Разноязыки, разнообразны
люди и страсти.
Туда — без опаски,
разом шагнуть… Или просто всмотреться,
как примеряет гротескные маски
солнцем любимая Древняя Греция.
1.
…Маститый ритор, седой и курчавый,
успешный в искусстве писать доносы,
клиента ждёт, опершись величаво
на свой резной кипарисовый посох…
Гроза и горе Пелопоннеса,
пират присматривает подругу…
Купец, спаливший во славу Гермеса
чужими руками чужую фелюгу,
нарядный, идущий смотреть дискобола,
во рту катающий косточку финика…
Ты сам, лицо опускающий дóлу
с кривой усмешкой старого киника…
Кулачный боец, напустивший лужицу
кровавой слюны и костного крошева,
с песка приподняться напрасно тужится…
Купивший девчонку-наложницу дёшево
поэт, скандирующий на агоре
напыщенный стих о гетере Лесбии…
…Ангел с глазами, таящими горечь,
ангел с меча пламенеющим лезвием…
2.
Ночь над Элладой.
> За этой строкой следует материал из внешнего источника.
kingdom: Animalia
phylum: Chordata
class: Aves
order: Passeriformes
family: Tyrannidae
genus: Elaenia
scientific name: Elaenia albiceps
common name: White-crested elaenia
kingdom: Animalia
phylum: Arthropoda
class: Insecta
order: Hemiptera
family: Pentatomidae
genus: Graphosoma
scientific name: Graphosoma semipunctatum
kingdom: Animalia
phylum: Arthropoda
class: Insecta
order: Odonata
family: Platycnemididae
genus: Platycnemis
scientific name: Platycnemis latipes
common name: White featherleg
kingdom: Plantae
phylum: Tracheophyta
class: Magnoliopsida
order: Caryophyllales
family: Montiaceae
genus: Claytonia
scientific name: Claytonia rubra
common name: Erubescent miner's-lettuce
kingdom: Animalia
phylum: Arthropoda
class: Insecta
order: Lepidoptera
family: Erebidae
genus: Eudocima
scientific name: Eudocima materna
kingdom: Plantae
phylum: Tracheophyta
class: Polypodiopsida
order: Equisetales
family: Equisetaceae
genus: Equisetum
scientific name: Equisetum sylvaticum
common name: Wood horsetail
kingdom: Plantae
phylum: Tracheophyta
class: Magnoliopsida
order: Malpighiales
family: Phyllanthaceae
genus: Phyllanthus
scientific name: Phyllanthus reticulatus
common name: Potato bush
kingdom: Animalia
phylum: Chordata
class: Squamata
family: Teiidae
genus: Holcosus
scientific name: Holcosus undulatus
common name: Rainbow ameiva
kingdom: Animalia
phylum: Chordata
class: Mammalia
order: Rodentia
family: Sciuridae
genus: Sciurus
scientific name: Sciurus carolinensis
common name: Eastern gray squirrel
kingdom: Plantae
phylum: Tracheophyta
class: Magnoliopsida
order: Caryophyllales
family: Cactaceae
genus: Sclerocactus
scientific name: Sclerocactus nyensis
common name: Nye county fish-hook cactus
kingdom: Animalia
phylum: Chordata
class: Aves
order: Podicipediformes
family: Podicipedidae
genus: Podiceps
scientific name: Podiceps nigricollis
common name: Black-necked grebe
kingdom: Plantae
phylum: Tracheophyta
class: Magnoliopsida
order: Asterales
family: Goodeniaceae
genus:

Море мерцает…
В мире — ни зла, ни страха как будто…
Лодки, наполненные тунцами,
держат на север, к рыбацкой бухте.
Спящих рабов расслаблены спины,
спят винограда тёмные плети,
а на холме у храма Афины
между колоннами бродит ветер.
В дом проникая сквозь ставни неплотные,
трогает пламя в узорных плошках…
В комнате — две египетских кошки,
слуга, и в кресле — начальник сотни.
Он цедит сок, слугою налитый
из звонкой глины, (стекла? фаянса?)
забыв Кирену, где смял гоплитов
и их убивал, как Ахилл — троянцев.
И он не помнит могильной глины
и мёртвых улиц с вороньим граем:
он слушает флейту младшего сына,
а мальчик играет, играет, играет…
Безвестный скульптор на козьих шкурах
лежит, насытившись девы стоном,
лежит и думает полусонно,
как завтра утром, в честь Эпикура
он будет зачатье статуи праздновать!
Как будет, оставив горячую талию,
резцами из мрамора пальцы выпрастывать,
тянущие ремешок сандалии…
Три друга, поклонники Демокрита,
в прохладном саду под старой оливой
сидят на траве, холстиной покрытой,
беседой о сути мира счастливые.
Там сыр и смоквы, и чаши трёхлетнего
в мудрой пропорции с горной водою…
Подсвеченный лунным великолепием,
пастух молоко вечернее доит.
В верёвках мускулов руки смуглые,
он стар, ему шестьдесят без малого.
И лунное олово с медью ýглей
сплавляются в бронзу лица усталого…
Чуть-чуть иного рисунка, чем ныне,
Весы и Дракон, Береники Волосы…
…Тихо смеются ручьи в долине
и ангел, раскрывший Небо над полисом.